While you’re in New York, you’re staying uptown at the Trump. That puts you closer to the Dakota, where Lennon lived …
The Dakota is absolutely gorgeous, but there’s such a strange vibe over there. To be in front of that building is kind of spooky. After spending five months in that character, I felt emotionally attached. Standing outside was pretty upsetting. The energy around there is bizarre.
Did you do any Lennon tourism to prepare for the role?
There are tons of museums in Liverpool, and you can even go around the house, [his] Aunt Mimi’s, which is preserved. It’s spooky, because it’s like, this is where John slept, and this is where he did his drawings, and this is where he played guitar. But I got a lot more from listening to his tapes and interviews with him. I paid attention to his inspirations as well, like Elvis and Buddy Holly. I was learning to play guitar at the same time, so I had to sing those songs and figure out how Lennon would hear them. Researching, I almost had to cut the Beatles out and go to later in his life, when he met Yoko, to his solo albums and the interviews he gave after the Beatles broke up. Those were more crucial to understanding his early years.
Was there one particular interview or film without which your performance would have been totally different?

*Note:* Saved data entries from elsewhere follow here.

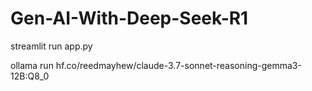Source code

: # Gen-AI-With-Deep-Seek-R1


streamlit run app.py 



 ollama run hf.co/reedmayhew/claude-3.7-sonnet-reasoning-gemma3-12B:Q8_0
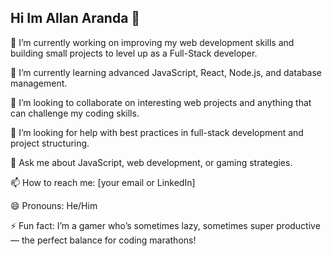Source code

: ## Hi Im Allan Aranda 👋

🔭 I’m currently working on improving my web development skills and building small projects to level up as a Full-Stack developer.

🌱 I’m currently learning advanced JavaScript, React, Node.js, and database management.

👯 I’m looking to collaborate on interesting web projects and anything that can challenge my coding skills.

🤔 I’m looking for help with best practices in full-stack development and project structuring.

💬 Ask me about JavaScript, web development, or gaming strategies.

📫 How to reach me: [your email or LinkedIn]

😄 Pronouns: He/Him

⚡ Fun fact: I’m a gamer who’s sometimes lazy, sometimes super productive — the perfect balance for coding marathons!
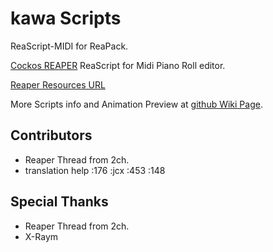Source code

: # kawa Scripts
ReaScript-MIDI for ReaPack.

[Cockos REAPER](http://reaper.fm) ReaScript for Midi Piano Roll editor.<br/>

[Reaper Resources URL]( http://stash.reaper.fm/v/26812/ReaScript-MIDI.zip )
<br/>

More Scripts info and Animation Preview at [github Wiki Page](https://github.com/kawaCat/ReaScript-MIDI/wiki/).

## Contributors
* Reaper Thread from 2ch.
* translation help :176  :jcx  :453  :148

## Special Thanks
* Reaper Thread from 2ch.
* X-Raym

There was a piece I read in Rolling Stone that made me change my performance, actually. You look at Elvis and he gyrates his hips, right? He has the wide stance and strums the guitar aggressively, so I thought, What happened? Why does Lennon stand still? And it all came out in this interview that when his mother died, he felt bitter inside. The Beatles was a front. He put it all away. He was mad at the world. But before that, there was this woman, his mother, who was in his life and he was in love. When he was playing, he was really free with it. [In the film,] he’s at that age where you’re not a man yet, you’re naïve, innocent, insecure, and vulnerable.
In the film, Paul really comes across as almost savantlike, insanely gifted but not tortured, and John is the mad one …
John used music as a way to create art, to express his feelings and emotions. Music was just the right outlet at the right time. He’s got something bad in him. With Paul, it’s just music; it’s just something he can do.
Speaking of love, you met your fiancée, director Sam Taylor-Wood, through this film. How did that impact the experience of making this film?
Me and Sam didn’t get together until after. While we were making the film, I think we were falling in love kind of without knowing it, which is why it’s so special. We worked really well and intimately together. And we were so intensely in line with what we were doing with the character — almost in each other’s heads, constantly trying to unravel and perfect things. We became very close … It’s funny, because we both remember the exact moment when we met each other, but we didn’t realize what was happening. Other people have said they could see there was something between us right then, but we didn’t know it for a while.
Well, I think she’s the most incredible woman: creative, talented, and beautiful.